You can try setting the num_threads argument to a small value (e.g. 4) to reduce the number of concurrent requests. The default value is based on the number of CPU cores, with a maximum of 32.

Also see the notes here if you are not using a cloud project: https://developers.google.com/earth-engine/guides/usage#legacy_quota_decrease.
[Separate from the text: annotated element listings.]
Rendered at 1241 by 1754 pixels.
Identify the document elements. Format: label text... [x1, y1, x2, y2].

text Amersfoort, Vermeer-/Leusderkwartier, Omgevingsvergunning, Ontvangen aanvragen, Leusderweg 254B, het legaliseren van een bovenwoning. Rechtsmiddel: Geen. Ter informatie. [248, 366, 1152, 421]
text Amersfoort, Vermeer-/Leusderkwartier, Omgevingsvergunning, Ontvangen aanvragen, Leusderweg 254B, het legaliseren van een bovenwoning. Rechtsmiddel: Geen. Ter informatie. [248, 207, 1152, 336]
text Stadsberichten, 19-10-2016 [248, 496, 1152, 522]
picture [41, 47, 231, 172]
The current Earth Engine concurrent request limit for legacy projects (20) is less than the geedim maximum (32), so could be the cause of your problem.

mht2953658596 commented 2 weeks ago

@dugalh Thank you for your reply. First, I removed the toFloat() in the line SPM = ee.Image(water).multiply(SPM).toFloat() in the code, and after that, the download process started. I'm not sure why, but previously it was stuck at 0% the entire time. I also followed your suggestion to reduce the number of concurrent threads and specified the project during the initialization. The issue has improved; although the download is slower, at least it's now working.